Kökeni uzakdoğu’ya uzanan Refleksterapi, vücuttaki gerilimi almak ve hastalıklarda destek tedavi sağlamak amacıyla, ayaklardaki belirli noktalara uygulanan bilimsel bir teknik. Sağlık Bakanlığı tarafından tamamlayıcı tıp adı altında onaylanmış durumda. Tamamen doğal, kişinin vücudunun sempatik ve parasempatik sinirler aracılığıyla kendi kendini iyileştirme mekanizmasını çalıştırmasını sağlıyor. Bu sebeple tamamen doğal ve zararsız, tabi “diplomalı” ve uzman kişilerce uygulandığı takdirde. Günümüzde kendine Refleksterapist, Refleksolog, Manuelterapist diyen çoğu kişinin hiçbir diploması ve yeterliliği olmadığını görüyorum. Kişiler bu sebeple çok dikkatli olmalı çünkü ayak tabanındaki refleks noktalarına, el ve parmak teknikleriyle uygulanan bası özellikle engelli hastaların sara atağı geçirmesine bile sebep olabiliyor. Yıllar önce Serebral Palsi hastası bir danışanımın annesi çocuğundaki gelişmelerden çok memnun olarak süreci hızlandırmak adına benim tedavi esnasında uyguladıklarımdan izledikleriyle evde çocuğuna refleksterapi uygulamaya çalışmış sonucu hastanede bitmişti. Uzun süre etkisinden kurtulamadı. 6 yıl önce doğum yapmam sebebiyle bir süre ara verdiğimde tedavilerinin sekteye uğramaması için başka bir Refleksterapist’ten seans alan bir danışanım ise şiddetli ağrılar ve kusma nöbetleriyle acil servise kaldırılmış. Sonrasında yaptığımız araştırmalarda ilgili kişinin diploması olmadığı gibi en ufak bir eğitim bile almadığı anlaşıldı. Rastgele yapılan ayak masajının Refleksterapi ile hiçbir ilgisi olmadığını, güzellik merkezlerinde gerçekleştirilen Refleksoloji masajı diyerek uygulanan masajın omuzlarınızı ovdurmaktan bir farkı olmadığını, Refleksterapi ya da Refleksoloji’nin bilimsel bir yöntem olduğunu vurgulamak adına bu örneklerden bahsettim. Refleksterapi uygulama sırasında kişi rahat olması sağlanıyor, ayağın refleks noktalarına parmakla bası uygulanıyor. Kişinin vücudundaki sorunlu bölgeyle ilgili noktaya basınç uygulandığında küçük bir miktar acı hissetmesini doğal karşılıyoruz. Seans süresi yaklaşık 45 dakika ve seans süresince ilgili refleks noktaları sempatik ve parasempatik sinirler aracılığıyla beyne sinyal göndermek için tek tek uyarılıyor. Her hastalığın uygulama biçimi aynı fakat temas edilen sinir ucu farklı oluyor. Migren hastaları başka, bel fıtığı hastaları başka, panik atak hastaları başka bir deneyim yaşıyor.

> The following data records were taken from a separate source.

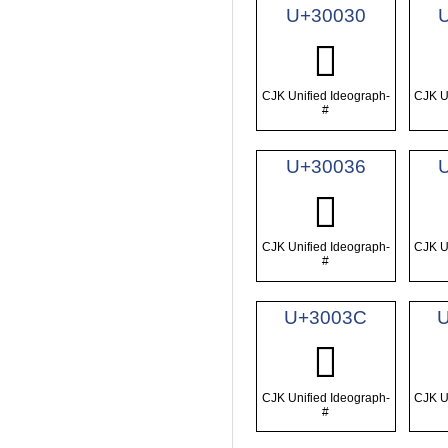
U+30030
𰀰
CJK Unified Ideograph-
CJK U
#
U+30036
𰀶
CJK Unified Ideograph-
CJK U
#
U+3003C
𰀼
CJK Unified Ideograph-
CJK U
#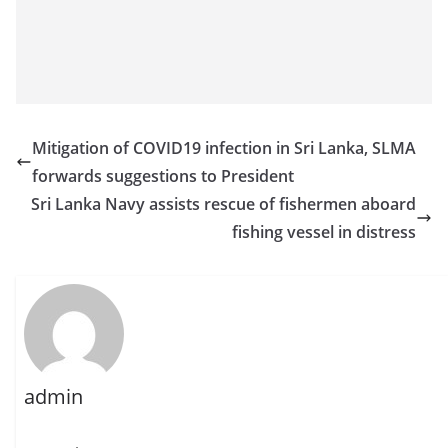
Mitigation of COVID19 infection in Sri Lanka, SLMA
forwards suggestions to President
Sri Lanka Navy assists rescue of fishermen aboard
fishing vessel in distress
admin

Öncelikle uygulama sonunda tüm bedeninize masaj yapılmış gibi rahatlama hissediyorsunuz. Sinir sisteminiz rahatlıyor, kan dolaşımınız hızlanıyor ve derin dinlenme sağlanıyor. Ayrıca uyku kalitesini artırma, enerji akışını dengeleme, bağışıklık sistemini güçlendirme, vücudu toksinlerden arındırma gibi daha bir çok yararı bulunuyor.
Beden fonksiyonlarını normalleştirmeye bağlı olarak birçok hastalıkta büyük ilerleme sağlıyor. Başta stres ve anksiyete bozuklukları olmak üzere, panik atak, depresyon, uykusuzluk, bel – boyun fıtığı, otizm, felç, migren, hormon sorunları, romatizma, astım, hazımsızlık, regl ağrıları gibi pek çok hastalıkta tamamlayıcı tedavi olarak kullanılıyor.
Fakat ben bazı hasta gruplarına özellikle hamileliğin ilk 6 ayında, kanser ve damar tıkanıklığı olan hastalarda, varis sorunu yaşayanlarda ve şeker hastalarında uygulanması tavsiye etmiyorum. Asla uzman olmayan, fizyoloji ve anatomi bilgisine sahip olmayan kişilerin Refleksterapi uygulamasını önermiyorum hatta benim Türkiye’de yaptıracağım kişi sayısı bir elin parmağını geçmez o kadar açık anlatmak istiyorum sizlere bu konunun hassasiyetini. Eylül ayında yayınlanmasını planladığım kitabımda da ayrıntılı biçimde yer verdim.
Hepinize sağlıklı mutlu bir hafta dilerim.